The real kicker? I wasn't taking a red cent from Uncle Sam. As a former student, unpaid intern and part-time worker turned full-time job seeker, I hadn't earned enough to draw unemployment insurance. Instead, the real cost was what I wasn't putting into the system, to the tune of about $7,000 of lost tax revenue per year. I was in good company, too. A whopping 93 percent of the $9 billion yearly price tag is solely lost tax revenue -- only 7 percent accounts for unemployment insurance or other social safety expenditures.
Concerned about the national debt? Pay attention. When you include the millions of young people who left the job market entirely during the Recession, our federal and state governments miss out on $25 billion in revenue every year!

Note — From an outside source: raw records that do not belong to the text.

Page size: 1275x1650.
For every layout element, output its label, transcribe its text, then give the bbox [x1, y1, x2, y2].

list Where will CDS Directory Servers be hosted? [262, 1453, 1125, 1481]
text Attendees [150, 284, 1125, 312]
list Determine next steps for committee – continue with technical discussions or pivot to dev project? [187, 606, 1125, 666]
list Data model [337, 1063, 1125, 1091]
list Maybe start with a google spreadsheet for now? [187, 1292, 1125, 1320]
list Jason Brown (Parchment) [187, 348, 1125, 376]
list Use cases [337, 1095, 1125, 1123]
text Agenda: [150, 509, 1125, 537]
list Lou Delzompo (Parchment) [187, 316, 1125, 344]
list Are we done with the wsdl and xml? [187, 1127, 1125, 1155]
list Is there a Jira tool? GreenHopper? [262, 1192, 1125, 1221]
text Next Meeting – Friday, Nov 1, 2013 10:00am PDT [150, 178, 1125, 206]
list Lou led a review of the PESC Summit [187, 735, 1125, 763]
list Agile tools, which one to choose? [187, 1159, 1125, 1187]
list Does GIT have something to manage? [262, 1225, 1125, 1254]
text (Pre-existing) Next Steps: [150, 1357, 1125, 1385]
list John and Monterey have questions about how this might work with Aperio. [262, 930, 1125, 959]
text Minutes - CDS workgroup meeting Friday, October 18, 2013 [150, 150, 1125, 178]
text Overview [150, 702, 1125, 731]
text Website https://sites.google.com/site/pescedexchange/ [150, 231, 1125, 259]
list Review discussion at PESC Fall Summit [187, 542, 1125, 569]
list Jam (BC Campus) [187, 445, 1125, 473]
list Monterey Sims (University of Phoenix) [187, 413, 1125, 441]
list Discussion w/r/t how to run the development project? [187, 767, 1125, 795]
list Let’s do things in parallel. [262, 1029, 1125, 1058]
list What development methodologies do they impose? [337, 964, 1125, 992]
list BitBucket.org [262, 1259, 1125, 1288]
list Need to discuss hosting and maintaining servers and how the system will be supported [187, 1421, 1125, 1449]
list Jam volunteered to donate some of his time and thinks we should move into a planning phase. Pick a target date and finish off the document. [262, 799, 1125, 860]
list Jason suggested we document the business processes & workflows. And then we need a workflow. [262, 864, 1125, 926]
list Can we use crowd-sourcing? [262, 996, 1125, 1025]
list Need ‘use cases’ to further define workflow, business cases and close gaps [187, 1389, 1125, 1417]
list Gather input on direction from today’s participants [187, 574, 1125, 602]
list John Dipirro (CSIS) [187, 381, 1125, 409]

What a waste. These days, it's very fashionable to talk about cutting spending so that we can save the downtrodden Millennials from national debt doomsday and produce economic growth. But instead, we should invest in smart, proven programs that put young folks in skilled, paid jobs, such as Youth Opportunity Grant job centers and Cooperative Learning Programs. One example of this is the Department of Labor's Registered Apprentice program. It provides a 5,000 percent return on investment for every federal dollar spent. Businesses profit as well, with $1.40 returned to the employer for every dollar spent. And, in a stunning departure from typical stereotypes, it's a government program that 97 percent of businesses would recommend to other companies.
And if we are really serious about economic recovery and growth in this country, it's time we put young adults back to work. After all, we're in this together.